Support for Drupal 7 is ending on 5 January 2025—it’s time to migrate to Drupal 10! Learn about the many benefits of Drupal 10 and find migration tools in our resource center.
Problem/Motivation
Drupal\config\Tests\ConfigFormOverrideTest
and Drupal\system\Tests\DrupalKernel\ContainerRebuildWebTest
have 5 random failures.
See https://qa.drupal.org/pifr/test/1119568.
#2516918: Prevent mobile browsers from zooming on all form inputs is a CSS-only patch, yet still has these failures. Also seen at #2476407-71: Use CacheableResponseInterface to determine which responses should be cached, and several other places.
Proposed resolution
Remaining tasks
Find the root cause.
User interface changes
None.
API changes
None.
Data model changes
None.
Comments
Comment #2
Wim LeersTwo more cases of this problem.
Comment #3
Wim LeersAnd another.
Comment #4
Wim Leers@borisson_ used
git bisect
to find the root cause, over at #2504139-69: Blocks containing a form include the form action in the cache, so they always submit to the first URL the form was viewed at. He thinks the culprit is #2501931: Remove SafeMarkup::set in twig_render_template() and ThemeManager and FieldPluginBase:advancedRender.Comment #5
Wim LeersTBH, I don't yet see how #2501931: Remove SafeMarkup::set in twig_render_template() and ThemeManager and FieldPluginBase:advancedRender could cause this. The failures in both tests seem related to some container/settings/config override, in any case, "boot stuff". #2501931 didn't touch that at all.
Comment #6
Wim LeersCuriously, it seems that only Classic TestBot is failing, not DrupalCI!
Comment #7
alexpottI've run
Drupal\config\Tests\ConfigFormOverrideTest
test 200 times locally - no fails.Comment #8
alexpottComment #9
olli CreditAttribution: olli commentedAnother one in #2539222-9: Exception when deleting a translation when there is no canonical link template. Critical?
Comment #10
justAChris CreditAttribution: justAChris as a volunteer commentedAnother, I think:
#2550985-10: Remove SafeMarkup::set in _batch_test_finished_helper()
Comment #11
davidhernandezJust saw ConfigFormOverrideTest fails on this one #2363423: views-view-fields.html.twig gets escaped.
Comment #12
Wim LeersAnd another: #2552013-11: Follow-up for #2481453: ensure the 'url.query_args': MainContentViewSubscriber::WRAPPER_FORMAT cache context is set.
Comment #13
Wim LeersAdding #11's.
Comment #14
davidhernandezI'm not sure how you could bisect this to a commit unless you can reliably trigger the test fails. Is anyone actually able to do that?

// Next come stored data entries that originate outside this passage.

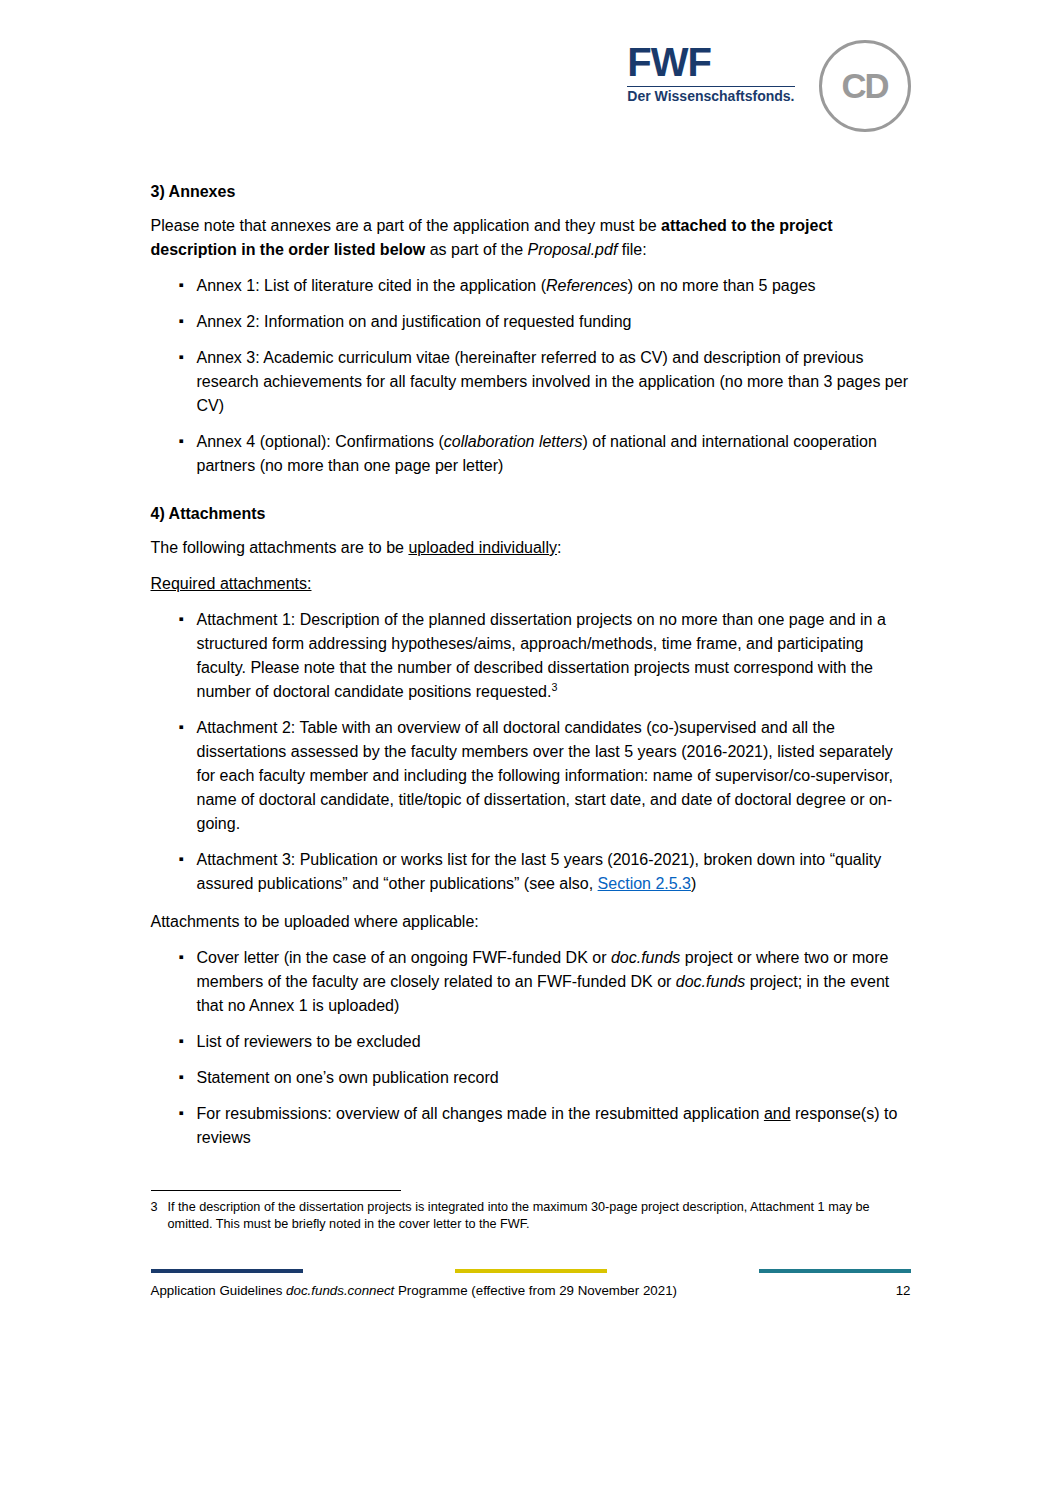FWF
Der Wissenschaftsfonds.
CD
3) Annexes
Please note that annexes are a part of the application and they must be attached to the project description in the order listed below as part of the Proposal.pdf file:
Annex 1: List of literature cited in the application (References) on no more than 5 pages
Annex 2: Information on and justification of requested funding
Annex 3: Academic curriculum vitae (hereinafter referred to as CV) and description of previous research achievements for all faculty members involved in the application (no more than 3 pages per CV)
Annex 4 (optional): Confirmations (collaboration letters) of national and international cooperation partners (no more than one page per letter)
4) Attachments
The following attachments are to be uploaded individually:
Required attachments:
Attachment 1: Description of the planned dissertation projects on no more than one page and in a structured form addressing hypotheses/aims, approach/methods, time frame, and participating faculty. Please note that the number of described dissertation projects must correspond with the number of doctoral candidate positions requested.3
Attachment 2: Table with an overview of all doctoral candidates (co-)supervised and all the dissertations assessed by the faculty members over the last 5 years (2016-2021), listed separately for each faculty member and including the following information: name of supervisor/co-supervisor, name of doctoral candidate, title/topic of dissertation, start date, and date of doctoral degree or on-going.
Attachment 3: Publication or works list for the last 5 years (2016-2021), broken down into “quality assured publications” and “other publications” (see also, Section 2.5.3)
Attachments to be uploaded where applicable:
Cover letter (in the case of an ongoing FWF-funded DK or doc.funds project or where two or more members of the faculty are closely related to an FWF-funded DK or doc.funds project; in the event that no Annex 1 is uploaded)
List of reviewers to be excluded
Statement on one’s own publication record
For resubmissions: overview of all changes made in the resubmitted application and response(s) to reviews
3 If the description of the dissertation projects is integrated into the maximum 30-page project description, Attachment 1 may be omitted. This must be briefly noted in the cover letter to the FWF.
Application Guidelines doc.funds.connect Programme (effective from 29 November 2021) 12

The asserts that are failing are right after a call to writeSettings(). Some random environment problem causing a write problem? Those aren't the only tests calling writeSettings() or doing any writing, so that doesn't make sense. \Drupal\config\Tests\ConfigEntityFormOverrideTest is doing some similar things and it isn't failing.
Comment #15
borisson_The bisect I did, that @Wim Leers mentioned in #4 is not related to these random failures.
There was a misunderstanding.
Comment #16
Wim LeersI've been working with Alex Pott, Mixologic and amateescu to find the root cause of this problem.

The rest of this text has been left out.